Memang alhumdulillah sudah, jelang lebaran begini pelanggan potong rambut Firman Murtadlo membludak layaknya calo politik hilir mudik ke rumah calon kepala desa. Apalagi PT. Masa Depan Suram tempat ia bekerja sedang libur total karena ini ahir tahun ajaran. Jadi pekerja rodi, eh pahlawan tanpa tanda terima itu bisa fokus dengan pekerjaan utamanya sebagai tukang cukur. Tapi karena lebaran telah bergeser fungsi serta maksud sebenarnya— untuk pesta—tetap saja penghasilan dari mencukur kurang besar untuk persiapan lebaran. Baju baru untuk istrinya, kue lebaran, mengecat rumah, membeli taplak meja, beli beras buat zakat fitrah bahkan mengganti sikat WC baru, sungguh membuat keuangan keluarga Firman devisit.

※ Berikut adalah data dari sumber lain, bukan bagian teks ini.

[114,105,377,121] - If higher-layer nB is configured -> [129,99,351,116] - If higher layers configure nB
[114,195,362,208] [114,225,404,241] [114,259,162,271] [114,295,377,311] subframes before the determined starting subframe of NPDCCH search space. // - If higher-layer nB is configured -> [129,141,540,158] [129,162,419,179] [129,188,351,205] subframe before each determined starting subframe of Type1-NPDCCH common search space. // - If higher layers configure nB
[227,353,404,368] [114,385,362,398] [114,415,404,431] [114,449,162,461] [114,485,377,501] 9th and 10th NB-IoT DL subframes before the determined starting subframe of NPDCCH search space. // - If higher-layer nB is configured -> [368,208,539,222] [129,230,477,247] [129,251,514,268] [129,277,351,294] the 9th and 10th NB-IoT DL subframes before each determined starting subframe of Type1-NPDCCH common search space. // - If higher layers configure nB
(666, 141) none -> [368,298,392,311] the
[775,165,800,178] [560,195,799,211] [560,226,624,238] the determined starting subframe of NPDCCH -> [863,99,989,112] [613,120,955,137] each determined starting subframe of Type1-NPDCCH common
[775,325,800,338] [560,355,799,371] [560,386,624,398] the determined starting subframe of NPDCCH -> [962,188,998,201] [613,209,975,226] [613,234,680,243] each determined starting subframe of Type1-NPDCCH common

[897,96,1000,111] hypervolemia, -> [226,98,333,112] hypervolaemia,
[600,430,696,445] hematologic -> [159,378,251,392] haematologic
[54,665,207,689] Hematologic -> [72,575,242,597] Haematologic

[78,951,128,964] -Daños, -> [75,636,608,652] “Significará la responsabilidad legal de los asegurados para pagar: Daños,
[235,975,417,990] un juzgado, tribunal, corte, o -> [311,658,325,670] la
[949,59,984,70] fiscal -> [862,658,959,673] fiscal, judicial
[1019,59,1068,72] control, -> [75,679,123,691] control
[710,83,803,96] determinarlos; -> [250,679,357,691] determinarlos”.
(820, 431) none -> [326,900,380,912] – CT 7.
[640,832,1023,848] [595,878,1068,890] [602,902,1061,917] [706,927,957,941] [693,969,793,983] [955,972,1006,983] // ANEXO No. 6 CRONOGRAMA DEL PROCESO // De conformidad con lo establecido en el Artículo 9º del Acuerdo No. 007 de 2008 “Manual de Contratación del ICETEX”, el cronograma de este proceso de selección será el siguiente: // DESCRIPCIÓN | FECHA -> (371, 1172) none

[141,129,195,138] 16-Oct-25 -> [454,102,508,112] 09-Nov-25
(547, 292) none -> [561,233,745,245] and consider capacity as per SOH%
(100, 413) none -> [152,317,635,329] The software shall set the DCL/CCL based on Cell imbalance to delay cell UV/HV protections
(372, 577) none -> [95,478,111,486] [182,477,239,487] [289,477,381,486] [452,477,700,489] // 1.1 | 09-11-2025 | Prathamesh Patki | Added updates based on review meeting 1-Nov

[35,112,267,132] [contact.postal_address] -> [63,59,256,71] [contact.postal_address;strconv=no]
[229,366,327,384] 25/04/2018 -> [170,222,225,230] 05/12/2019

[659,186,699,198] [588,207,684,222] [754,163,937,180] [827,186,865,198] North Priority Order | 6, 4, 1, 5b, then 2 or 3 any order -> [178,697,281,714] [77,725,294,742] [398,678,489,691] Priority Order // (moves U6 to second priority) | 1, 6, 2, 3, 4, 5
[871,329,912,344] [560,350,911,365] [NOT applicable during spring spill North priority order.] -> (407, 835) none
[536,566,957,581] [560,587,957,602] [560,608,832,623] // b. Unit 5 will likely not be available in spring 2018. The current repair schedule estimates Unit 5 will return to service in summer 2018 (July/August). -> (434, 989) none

Ya Alhamdulillah masih ada pemasukan pasti. Tapi kalau diukur dengan tugasnya yang begitu besar terhadap bangsa dan peradaban, rasanya naïf benar jika Firman tak mendapat semacam parcel atau THR. Coba bayangkan, buruh pabrik yang tidak berkontribusi langsung terhadap kecerdasan umat saja, mendapat THR. Kuli bangunan mendapat sarung, baju takwa serta beberapa kaleng kue dari sang mandor. Apalagi pegawai yang tugasnya hanya keluyuran pada jam kerja menggunakan kendaraan pelat merah, mendapat parcel, THR dan Gaji Jum’at Kliwon atau gaji ke-13.
Celakanya, meski pemerintah mengancam akan mengadili atasan yang tidak memberi THR terhadap bawahannya, Firman tidak bisa menuntut. Sebab PT. Masa Depan Suram tempat ia bekerja, adalah perusahaan aneh bin ajaib. Kenapa demikian? Karena perusahaan Firman adalah perusahaan yang dikelola dengan sistem monarki zaman Majapahit. Tidak ada kejelasan hak, namun kewajiban sangat jelas. Loyalitas mempengaruhi dipecat atau tidaknya seorang pekerja dan demokrasi adalah hal yang tabu untuk dibicarakan. Atasan Firman ibarat kaisar Jepang yang menganggap dirinya sebagai titisan dewa. Menyangkal kehendaknya, bisa menyebabkan murka Tuhan.
Pemerintah juga sebenarnya telah memberikan semacam uang untuk membeli sabun bagi para pekerja romusha seperti Firman. Namun meski dana “beli sabun” itu sudah lama dikucurkan oleh pemerintah pusat, oleh pemerintah daerah masih diternak di bank untuk dianak-pinak bunganya. Kalau nanti sudah cukup bunga itu untuk dibagi-bagi kepada “pihak berwenang”, akan diturunkan kepada para pekerja rodi seperti Firman dengan persyaratan yang jauh lebih sulit daripada administrasi untuk meminjam uang kepada IMF.
Maka, Firman sering uring-uringan sendiri ketika merenungi nasibnya. Tugas yang ia pikul amatlah berat karena ini menyangkut keberlangsungan peradaban bangsa. Ia menerima kutukan sebagai salah satu manusia yang bertugas mencerdaskan anak manusia yang bodoh, memperhalus perangai anak manusia yang sangar, menanamkan kemandirian, memperbaiki pola pikir bahkan hingga memperkenalkan anak-anak manusia kepada Tuhan. Bahkan apabila ia khilaf, menjewer anak manusia yang berperangai hewani, ia akan dipenjara. Namun, di sela-sela itu semua, ia harus kepontal-pontal mengupayakan agar dapurnya tetap ngebul dan anak-istrinya tidak menderita busung lapar.
Firman kadang merasa dihianati nasib karena terlanjur menjadi pekerja rodi. Meski itu bukan pilihannya sendiri. Ia tak pernah melamar menjadi pekerja di PT Masa Depan Suram, ia hanya direkrut begitu saja dengan diiming-imingi gelar pahlawan. Setelah menikah dan beranak pinak, Firman benar-benar sadar jika idealisme ternyata tak bisa ditanak.
Sekarang, ia hanya bisa berharap beberapa keajaiban segera terjadi. Pertama, semoga Tuhan memberikan kesehatan agar ia bisa mengandalkan kekuatan ototnya untuk mencukur rambut. Kedua, semoga kian dekat lebaran kian banyak pelanggan yang membutuhkan jasanya. Ketiga, semoga Tuhan memberinya rejeki nomplok entah dari mana. Keempat, ia berharap pejabat yang menghalang-halangi turunnya “uang sabun” dari pemerintah pusat segera terkena stroke, lekas diganti dengan yang lebih manusiawi.